The political and economic crisis has not eroded the country’s economic fundamentals, however.

Despite very high indebtedness, Lebanon has been able to continue to finance itself based on a highly liquid domestic investor base and its solid credit record, notes the IIF.

“Despite frequent political turmoil, the country has never defaulted on its debt or missed a coupon payment.”

Lebanon’s five year sovereign CDS spread has declined from 450 bps at end-2012 to 340 bps by mid-November, the Lebanese pound remains stable, and official foreign exchange reserves have continued to increase.

In addition, the financial services sector remains strong and well-capitalised thanks to stable remittances from the Lebanese diaspora spread across the world.

A game changer for the Lebanese economy could be monetisation of its natural gas reserves, according to Citibank.

Last February saw the launch of the much-anticipated tendering process of Lebanon’s first offshore exploration blocks to tap into 25 trillion cubic feet of natural gas. The reserves could turn Lebanon from a chronic energy-starved country to an exporter of natural gas.

“A cheap domestic source of gas could, therefore, spur a major transformation in the country’s economic fortunes,” the Wall Street bank says, but with a note of caution.

“This appears, however, unlikely to progress in the current political climate, and has been three-times delayed, most recently in January to August.”

Lebanon must also move quickly on other fronts, including creating a framework law for public private partnerships (PPP) to spur foreign investment in the transportation, water and telecom sectors.

The launch of the Capital Markets Authority also needs to be reinforced with stronger business reforms, and engaging the private sector.
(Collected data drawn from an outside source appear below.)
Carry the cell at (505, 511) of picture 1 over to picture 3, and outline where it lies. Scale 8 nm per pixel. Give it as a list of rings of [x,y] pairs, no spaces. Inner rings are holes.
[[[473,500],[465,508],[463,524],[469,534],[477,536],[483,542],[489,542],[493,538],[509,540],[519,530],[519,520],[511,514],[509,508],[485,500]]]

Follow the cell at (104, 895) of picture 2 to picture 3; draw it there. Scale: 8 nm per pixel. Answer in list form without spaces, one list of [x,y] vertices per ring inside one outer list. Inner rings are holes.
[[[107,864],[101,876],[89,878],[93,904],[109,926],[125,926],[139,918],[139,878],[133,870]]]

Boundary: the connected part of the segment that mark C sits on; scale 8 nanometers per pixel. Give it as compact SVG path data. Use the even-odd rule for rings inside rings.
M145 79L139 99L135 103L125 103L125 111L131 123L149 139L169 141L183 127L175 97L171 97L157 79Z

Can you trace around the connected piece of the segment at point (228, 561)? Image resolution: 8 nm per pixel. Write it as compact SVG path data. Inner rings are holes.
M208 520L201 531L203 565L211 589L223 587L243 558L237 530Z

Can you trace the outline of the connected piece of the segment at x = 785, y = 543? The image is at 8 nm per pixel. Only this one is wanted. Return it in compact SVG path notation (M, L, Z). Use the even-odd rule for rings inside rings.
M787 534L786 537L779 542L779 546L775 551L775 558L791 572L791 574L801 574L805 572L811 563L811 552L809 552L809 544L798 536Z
The World Bank’s latest Doing Business survey, which tracks the world’s most competitive economies saw Lebanon drop two places to emerge as the 104th most business- friendly jurisdiction out of 189 countries.

However, the return of region stability, or at least less volatility, may also spur growth.

“The potential for a strong recovery in tourism and investment is enormous given the country’s strategic location, good climate, excellent entertainment services, and a highly educated workforce,” the IIF notes.

“A stable political environment, structural reform, and the recent discovery of large recoverable gas reserves could move the economy to a sustainable higher growth path over the medium term and help to bring government debt down to more sustainable levels.”